東京六大学野球の秋季リーグが開幕。7シーズンぶりに開幕2連勝を飾った早稲田大学野球部だったが、その後、春季の覇者・明治大には2連敗。そのうち1試合は小宮山悟監督就任後、最多の17失点というありさまだった。それでも小宮山監督は「大敗」という結果に勝機を見いだしていた。その理由とは。(作家 須藤靖貴)
強豪・明治大戦
17失点の惨敗
法政大に連勝して勝ち点を挙げた早稲田大野球部。絶好のスタートを切って勇躍臨んだ明治大戦だった。
しかし1回戦は0-2。そして2回戦では4-17。
「強い明治と、互角に戦えるつもりだった。でもだめだった。ため息も出ない」
敗戦直後の小宮山悟監督の偽らざる心境である。
2回戦の翌日9月27日の午後、監督の話を聞くことができた。ため息すら出なかったのは敗戦直後のことのようで、小宮山はさばさばした表情でホテルのラウンジにやってきた。

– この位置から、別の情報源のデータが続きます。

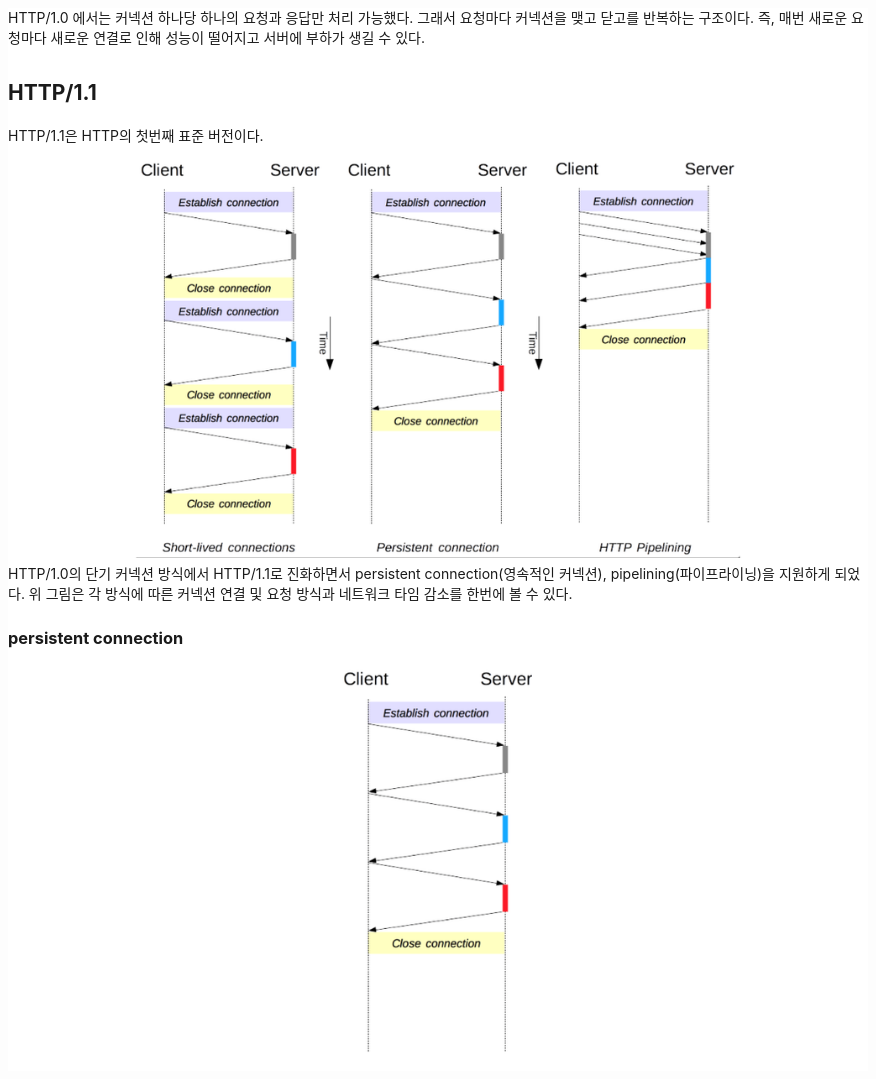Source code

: HTTP/1.0 에서는 커넥션 하나당 하나의 요청과 응답만 처리 가능했다. 그래서 요청마다 커넥션을 맺고 닫고를 반복하는 구조이다. 즉, 매번 새로운 요청마다 새로운 연결로 인해 성능이 떨어지고 서버에 부하가 생길 수 있다.

## HTTP/1.1
HTTP/1.1은 HTTP의 첫번째 표준 버전이다. 

![](http-protocol-06.png)
HTTP/1.0의 단기 커넥션 방식에서 HTTP/1.1로 진화하면서 persistent connection(영속적인 커넥션), pipelining(파이프라이닝)을 지원하게 되었다. 위 그림은 각 방식에 따른 커넥션 연결 및 요청 방식과 네트워크 타임 감소를 한번에 볼 수 있다.

### persistent connection
![](http-protocol-03.png)
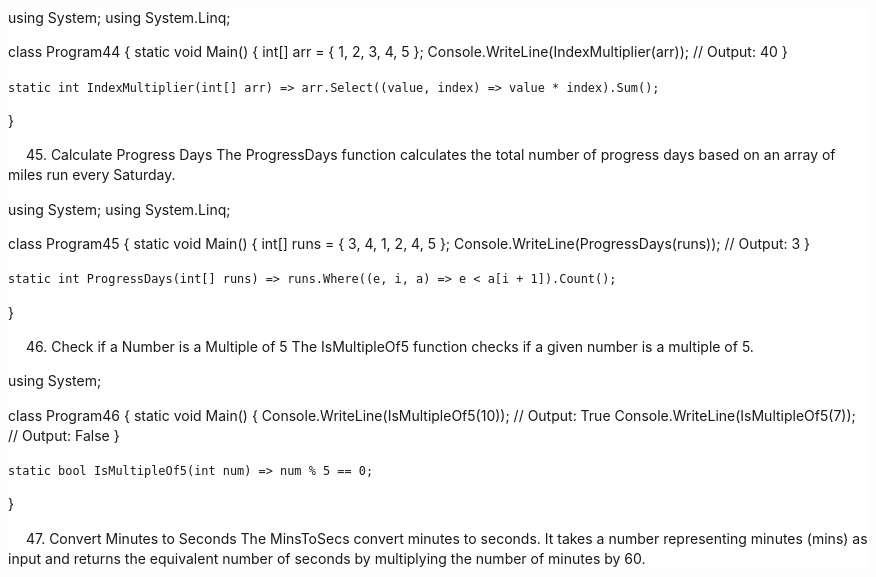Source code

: using System;
using System.Linq;

class Program44 {
    static void Main() {
        int[] arr = { 1, 2, 3, 4, 5 };
        Console.WriteLine(IndexMultiplier(arr)); 
        // Output: 40
    }

    static int IndexMultiplier(int[] arr) => arr.Select((value, index) => value * index).Sum();
}


 
45. Calculate Progress Days
The ProgressDays function calculates the total number of progress days based on an array of miles run every Saturday.

using System;
using System.Linq;

class Program45 {
    static void Main() {
        int[] runs = { 3, 4, 1, 2, 4, 5 };
        Console.WriteLine(ProgressDays(runs)); 
        // Output: 3
    }

    static int ProgressDays(int[] runs) => runs.Where((e, i, a) => e < a[i + 1]).Count();
}





 
46. Check if a Number is a Multiple of 5
The IsMultipleOf5 function checks if a given number is a multiple of 5. 

using System;

class Program46
{
    static void Main()
    {
        Console.WriteLine(IsMultipleOf5(10));
        // Output: True
        Console.WriteLine(IsMultipleOf5(7));
        // Output: False
    }

    static bool IsMultipleOf5(int num) => num % 5 == 0;
}



 
47. Convert Minutes to Seconds
The MinsToSecs convert minutes to seconds. It takes a number representing minutes (mins) as input and returns the equivalent number of seconds by multiplying the number of minutes by 60.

試合の2日ともに台風一過の快晴、カラリと乾いた気持ちの良い日和だった。
1回戦、両軍の失策はゼロ。四球は明治1、早稲田2。試合時間は1時間59分。引き締まった攻防だった。
その緊張感が2回戦で壊れた。早稲田の投手陣は8つの四球を献上、失策は3つ。5回裏に6点を奪われる。早稲田にとっては強烈な中押しである。

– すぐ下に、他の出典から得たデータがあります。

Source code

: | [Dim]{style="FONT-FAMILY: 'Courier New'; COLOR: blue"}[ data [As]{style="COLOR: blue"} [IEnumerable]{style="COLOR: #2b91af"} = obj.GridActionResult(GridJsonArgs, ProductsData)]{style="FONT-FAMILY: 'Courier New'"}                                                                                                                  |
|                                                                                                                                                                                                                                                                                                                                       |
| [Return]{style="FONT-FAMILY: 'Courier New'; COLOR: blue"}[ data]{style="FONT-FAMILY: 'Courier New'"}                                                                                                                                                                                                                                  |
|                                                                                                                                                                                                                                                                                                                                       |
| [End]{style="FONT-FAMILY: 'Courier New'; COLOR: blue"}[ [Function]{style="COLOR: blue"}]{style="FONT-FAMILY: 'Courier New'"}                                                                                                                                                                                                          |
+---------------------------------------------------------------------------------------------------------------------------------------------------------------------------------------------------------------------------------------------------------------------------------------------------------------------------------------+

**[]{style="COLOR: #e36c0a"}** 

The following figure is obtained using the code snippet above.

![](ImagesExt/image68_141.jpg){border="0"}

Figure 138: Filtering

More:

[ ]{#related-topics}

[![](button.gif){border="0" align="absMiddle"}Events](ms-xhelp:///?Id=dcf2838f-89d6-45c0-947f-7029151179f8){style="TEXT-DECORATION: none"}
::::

その攻防はデ・ジャビュかとも思えた。明治は、1番・村松開人からの好打順。出塁した村松を2番・飯森太慈が送りバント。これが一塁セーフとなる。飯森は俊足巧打。村松が出塁すれば守備側に緊迫の色が漂う。そんな局面でほころびが出てしまった。
この場面が1回裏の攻防に酷似していた。いきなりの四球で先頭打者の村松が一塁へ。飯森の送りバントを、捕手が一塁へ悪送球。
そして1回も5回も、直後に明治・3番宗山塁にライトへの犠飛とホームランを打たれた。この日の宗山は手が付けられず、5打数5安打7打点。ホームランを2本放っている。
「明治は最も足の使えるチーム。飯森の俊足ぶりも十分に織り込み済み。それを承知していたのに、対応しきれなかった。そういうことも含めて、練習不足と言うしかない」
1回裏は1点献上にとどまったものの、5回裏は6失点である。同じようなミスを繰り返すと、野球というゲームは一気に均衡が崩れてしまう。
1回戦の終盤の一場面。0-2で迎えた早稲田9回裏の攻撃だった。
代打に送った4年生が見逃し三振を喫した。その4年生は悔しさと無念さをにじませながらベンチに走ってきた。その顔には「手が出なかった」と書いてある。このとき小宮山は「それでも、なんとかして手を出すんだよ」と、胸に言葉を吐いた。
その4年生が、ということではない。全体的に部員たちの迫力が足りない。
「大澤のような4年生が出てこないかな」
そう指揮官はつぶやくのだった。